Both dealers indicate they are increasingly worried about new devices that can track them.
A. I worry a lot about the chip.
B. Got one imbedded in you?
A. D--- well better not, but I don't believe what those guys claim about protecting privacy. Too much has happened. Martial law. Talk of preemption, special measures. Those operations last year wrapped up a big chain.
B. You can't trust the Americans, and they have friends in the world to help them.
A. But maybe not as many as they think, if you know what I mean.
Dealer A(in green) looks on the bright side. With the world slipping into a recession because of the terrorist attacks and the severe clampdown, he thinks he can get legitimate businesses to look the other way.
A. Yeah, but that's not necessarily bad for business.
B. Which business? I've got several to tend to.
A. You're right. Lots of legits going belly up. What happened to globalization? Ha, ha.
Dealer A (in green) goes back to explaining why the increased terrorist attacks have also increased government interest in WMD programs.
A. Lots of countries want an insurance policy.
B. Against big brother.
A. Big brother and some of the smaller fry.
B. What do you mean?
A. My client's also scared s------- about the terrorists and their capabilities.
B. Yeah some have turned into mini-states.
A. …or they run them.
Conversation breaks off at this point.
A month later. Dealer A (in black) again talks to Dealer B (in blue). Marco, the in-between mentioned in last month's conversation, has changed aliases and is now known as Sa'id, which may or may not be his real name. The dealer's quip about there being no relation is an obvious inside joke. Dealer also reverts to his theme that the downturn in the world economy has been a boon to the illegal business. Legitimate businesses are now turning a blind eye and selling dual-use technology even when they have doubts about the end user. Dealers have also changed devices, which are shown in new colors.
A. Sa'id contacted you?
B. Yeah. No relation to marco, of course.
A. This recession's helping.
B. What do you mean?
A. Makes the corporate world an easy target.
B. Witting or unwitting?
A. I'd say witting, but with plausible deniability.
B. Got the stuff through?
Dealer A (in black) is no doubt being intentionally cryptic about the material for fear of interception. It may have something to do with nuclear technology or possibly other illicit goods.
A. A little hangup with the certification. Corporate type told me he was questioned. But he was cool.

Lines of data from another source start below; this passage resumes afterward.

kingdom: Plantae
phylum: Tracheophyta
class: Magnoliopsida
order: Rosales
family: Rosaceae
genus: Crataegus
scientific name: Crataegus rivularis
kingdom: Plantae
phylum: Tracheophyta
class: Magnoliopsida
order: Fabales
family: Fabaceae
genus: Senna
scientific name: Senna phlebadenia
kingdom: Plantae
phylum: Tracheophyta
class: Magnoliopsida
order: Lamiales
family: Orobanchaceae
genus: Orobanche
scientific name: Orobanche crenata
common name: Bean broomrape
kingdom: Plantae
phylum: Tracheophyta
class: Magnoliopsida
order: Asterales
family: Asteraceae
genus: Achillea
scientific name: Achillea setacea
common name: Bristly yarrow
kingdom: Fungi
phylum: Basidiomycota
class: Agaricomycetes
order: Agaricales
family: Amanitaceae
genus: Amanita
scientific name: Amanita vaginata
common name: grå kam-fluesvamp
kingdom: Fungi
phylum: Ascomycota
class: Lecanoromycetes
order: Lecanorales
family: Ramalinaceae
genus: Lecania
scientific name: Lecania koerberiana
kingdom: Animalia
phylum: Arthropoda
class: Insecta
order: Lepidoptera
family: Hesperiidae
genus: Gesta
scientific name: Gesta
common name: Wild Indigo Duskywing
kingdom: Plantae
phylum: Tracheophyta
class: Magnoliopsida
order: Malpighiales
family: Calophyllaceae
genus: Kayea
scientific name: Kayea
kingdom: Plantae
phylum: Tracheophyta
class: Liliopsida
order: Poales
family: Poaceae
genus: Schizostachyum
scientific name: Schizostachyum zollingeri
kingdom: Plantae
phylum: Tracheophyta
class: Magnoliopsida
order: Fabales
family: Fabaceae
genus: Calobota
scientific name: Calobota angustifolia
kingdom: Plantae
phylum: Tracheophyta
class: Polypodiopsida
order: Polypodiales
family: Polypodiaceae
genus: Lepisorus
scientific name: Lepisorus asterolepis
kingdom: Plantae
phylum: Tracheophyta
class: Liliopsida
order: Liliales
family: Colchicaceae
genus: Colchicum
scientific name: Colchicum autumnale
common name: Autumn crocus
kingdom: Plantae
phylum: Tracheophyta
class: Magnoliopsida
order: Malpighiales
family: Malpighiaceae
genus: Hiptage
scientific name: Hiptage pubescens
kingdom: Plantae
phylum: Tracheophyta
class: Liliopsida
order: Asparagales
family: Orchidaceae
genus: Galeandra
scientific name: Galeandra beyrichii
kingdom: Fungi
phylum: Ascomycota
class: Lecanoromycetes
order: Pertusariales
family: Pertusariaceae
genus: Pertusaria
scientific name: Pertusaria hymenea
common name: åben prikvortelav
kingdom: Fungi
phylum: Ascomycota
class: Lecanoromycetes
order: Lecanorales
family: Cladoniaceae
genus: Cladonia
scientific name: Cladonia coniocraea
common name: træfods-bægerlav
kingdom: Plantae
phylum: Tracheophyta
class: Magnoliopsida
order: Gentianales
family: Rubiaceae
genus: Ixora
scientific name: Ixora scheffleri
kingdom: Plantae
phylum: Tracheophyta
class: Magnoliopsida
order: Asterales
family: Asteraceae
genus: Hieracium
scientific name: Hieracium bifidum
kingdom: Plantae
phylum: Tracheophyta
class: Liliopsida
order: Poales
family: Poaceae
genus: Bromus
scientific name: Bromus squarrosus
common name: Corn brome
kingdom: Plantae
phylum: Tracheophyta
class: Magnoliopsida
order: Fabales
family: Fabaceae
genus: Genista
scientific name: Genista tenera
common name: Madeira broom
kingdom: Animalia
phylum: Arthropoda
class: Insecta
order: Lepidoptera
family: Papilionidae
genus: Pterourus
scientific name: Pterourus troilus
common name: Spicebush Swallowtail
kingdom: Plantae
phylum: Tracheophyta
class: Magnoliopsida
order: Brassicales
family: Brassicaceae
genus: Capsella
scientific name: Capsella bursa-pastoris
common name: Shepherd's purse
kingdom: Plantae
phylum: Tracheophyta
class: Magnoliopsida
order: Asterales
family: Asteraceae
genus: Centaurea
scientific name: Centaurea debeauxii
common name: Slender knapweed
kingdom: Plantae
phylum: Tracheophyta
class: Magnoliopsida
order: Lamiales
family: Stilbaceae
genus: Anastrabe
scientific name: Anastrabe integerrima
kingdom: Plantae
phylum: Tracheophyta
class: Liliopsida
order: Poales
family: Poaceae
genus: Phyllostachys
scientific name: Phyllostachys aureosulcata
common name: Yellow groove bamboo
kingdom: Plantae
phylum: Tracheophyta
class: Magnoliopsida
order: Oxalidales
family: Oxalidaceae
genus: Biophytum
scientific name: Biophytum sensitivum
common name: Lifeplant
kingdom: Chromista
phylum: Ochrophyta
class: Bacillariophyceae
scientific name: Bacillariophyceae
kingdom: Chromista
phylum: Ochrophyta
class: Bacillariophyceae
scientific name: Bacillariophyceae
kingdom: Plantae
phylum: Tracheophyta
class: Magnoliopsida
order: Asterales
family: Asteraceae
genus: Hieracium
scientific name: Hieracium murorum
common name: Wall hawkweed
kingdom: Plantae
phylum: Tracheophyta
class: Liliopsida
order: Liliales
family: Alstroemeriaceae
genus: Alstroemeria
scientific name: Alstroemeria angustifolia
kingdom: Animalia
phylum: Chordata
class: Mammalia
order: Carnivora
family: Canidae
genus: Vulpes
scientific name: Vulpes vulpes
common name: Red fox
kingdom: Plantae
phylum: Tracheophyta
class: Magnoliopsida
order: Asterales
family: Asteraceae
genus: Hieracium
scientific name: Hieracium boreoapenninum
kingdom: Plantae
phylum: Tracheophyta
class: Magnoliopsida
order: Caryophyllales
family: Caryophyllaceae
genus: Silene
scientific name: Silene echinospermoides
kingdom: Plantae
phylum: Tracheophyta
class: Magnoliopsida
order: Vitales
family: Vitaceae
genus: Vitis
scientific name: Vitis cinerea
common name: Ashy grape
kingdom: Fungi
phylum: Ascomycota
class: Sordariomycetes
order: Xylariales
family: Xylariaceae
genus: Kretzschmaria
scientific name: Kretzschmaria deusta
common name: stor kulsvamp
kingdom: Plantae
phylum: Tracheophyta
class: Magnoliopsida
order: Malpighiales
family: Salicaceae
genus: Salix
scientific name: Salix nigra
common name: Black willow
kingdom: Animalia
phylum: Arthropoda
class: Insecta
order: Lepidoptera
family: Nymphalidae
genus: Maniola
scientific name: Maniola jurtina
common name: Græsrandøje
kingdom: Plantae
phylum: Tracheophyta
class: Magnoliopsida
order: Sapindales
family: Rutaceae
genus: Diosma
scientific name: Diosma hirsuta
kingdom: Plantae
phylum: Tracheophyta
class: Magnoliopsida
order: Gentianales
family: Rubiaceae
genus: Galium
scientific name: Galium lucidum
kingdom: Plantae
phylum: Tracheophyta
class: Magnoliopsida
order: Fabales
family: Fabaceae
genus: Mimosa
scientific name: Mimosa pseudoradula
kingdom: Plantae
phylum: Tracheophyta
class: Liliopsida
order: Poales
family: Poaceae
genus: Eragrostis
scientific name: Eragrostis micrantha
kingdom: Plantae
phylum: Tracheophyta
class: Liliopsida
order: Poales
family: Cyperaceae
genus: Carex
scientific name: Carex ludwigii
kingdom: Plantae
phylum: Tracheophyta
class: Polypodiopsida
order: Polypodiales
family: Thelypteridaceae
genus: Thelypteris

He said Feds did not suspect.
B. Why the feds? It wasn't transiting America.
This would indicate that authorities inside some countries remain helpful despite the clampdown or outward cooperation with the United States.
A. Yeah but they traced it back from the subsidiary. Got some help in other country. Have to be extremely careful these days. They get confused by our names. Can't keep up—marco, sa'id, muhammed. Just don't have an ear for it.
One month later
Dealer A (in red). Are u there? Where are u?
It is not clear if text messaging has failed to go through, Dealer B has gone underground or been swept up by a security roundup. One would hope Dealer A is now getting nervous.
- The fear cycle generated by an increasing spread of WMD and terrorist attacks, once under way, would be one of the hardest to break. The greater sense of insecurity might prompt more countries to acquire WMD for protection or deterrence.
- A complication in combating the spread of WMD would be the ideological factor, as exemplified by one of the dealers in the scenario story. Some dealers would not be in it for the money but to level the playing field between the Muslim world and the West.
- Achieving a balance so that international commerce was not obstructed by excessive security would be important since any economic meltdown could spur legitimate businesses and scientists to engage in a highly lucrative, albeit illegal activity.
- Developing and sustaining international cooperation when the fear cycle might drive some to go it alone would be a challenge.